A: Per Medicare guidelines, claims must be filed with the appropriate Medicare claims processing contractor no later than 12 months (one calendar year) after the date of service (DOS). Claims must be processed (paid, denied, or rejected) by Medicare to be considered filed or submitted. Claims with missing, invalid or incomplete information that prevents Medicare from processing them, also known as "returned to provider (RTPs)" (Part A) and "rejected as unprocessable claims" (Part B), are NOT considered filed or submitted. These claims must be corrected and resubmitted for processing. Claims rejected, returned or rejected as unprocessable will affect timely filing.
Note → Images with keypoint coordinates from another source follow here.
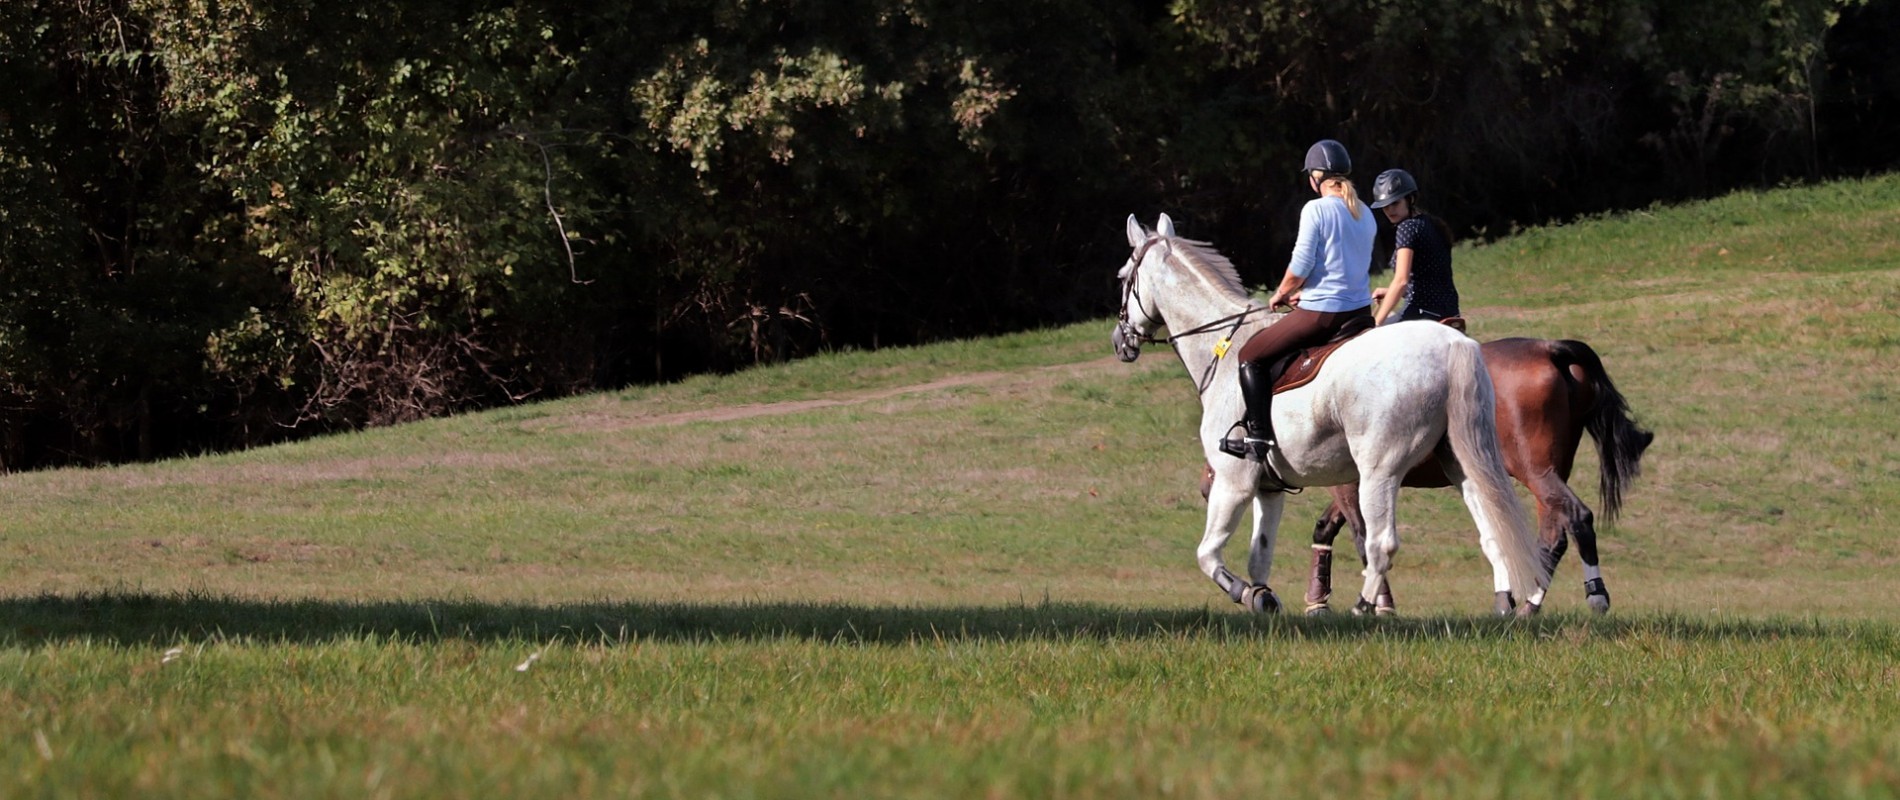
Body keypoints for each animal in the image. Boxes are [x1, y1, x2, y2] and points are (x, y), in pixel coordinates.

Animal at [1109, 214, 1542, 615]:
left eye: (1123, 277)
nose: (1119, 342)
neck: (1223, 349)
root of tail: (1451, 343)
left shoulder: (1234, 482)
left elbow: (1208, 555)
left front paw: (1245, 594)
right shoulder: (1268, 488)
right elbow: (1259, 556)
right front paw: (1263, 598)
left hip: (1378, 473)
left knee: (1381, 543)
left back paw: (1364, 607)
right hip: (1461, 464)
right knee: (1493, 529)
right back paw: (1505, 604)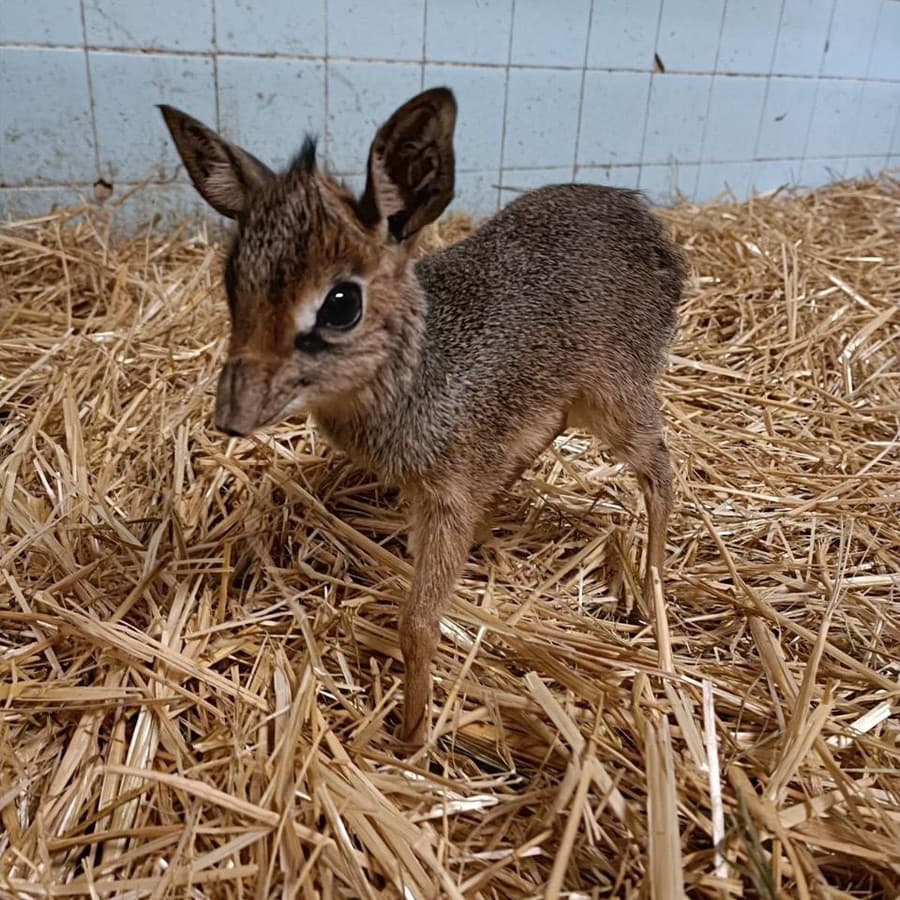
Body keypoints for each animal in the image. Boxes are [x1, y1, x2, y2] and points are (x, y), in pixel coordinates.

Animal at [162, 86, 684, 744]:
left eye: (341, 303)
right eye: (233, 281)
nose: (233, 412)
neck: (420, 375)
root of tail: (651, 224)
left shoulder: (446, 498)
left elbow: (417, 625)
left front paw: (410, 736)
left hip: (619, 396)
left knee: (661, 470)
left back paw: (650, 591)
Claims submitted after one calendar year from the DOS will be denied or rejected.
Some examples of reject and denial codes you may receive for timely filing include:
Part A: Reject reason code 39011
Part B: CO 29

Key points to prevent this denial or reject

For all claims
Claims with a February 29 DOS must be filed by February 28 of the following year to be considered filed timely.
Electronic claims -- The electronic data interchange (EDI) system accepts claims 24/7; however, claims received after 6 p.m. ET or on a weekend or holiday are considered received the next business day.
Paper claims -- Timeliness is calculated based on contractor receipt date, not the postmark date when the claim was mailed, so please allow time for mailing.
For claims with "span dates of service" ("from" and "through" date span on the claim)
Part A institutional claims – "Through date" is used to determine the DOS for claim timely filing.
Part B claims – "From date" is used to determine the DOS for claim timely filing.
Exceptions allowing extension of time limit
Exceptions to the 12-month timely filing period are limited and very specific as outlined in the CMS IOM Pub. 100-04 Medicare Claims Processing Manual, Chapter 1, Section 70 external pdf file.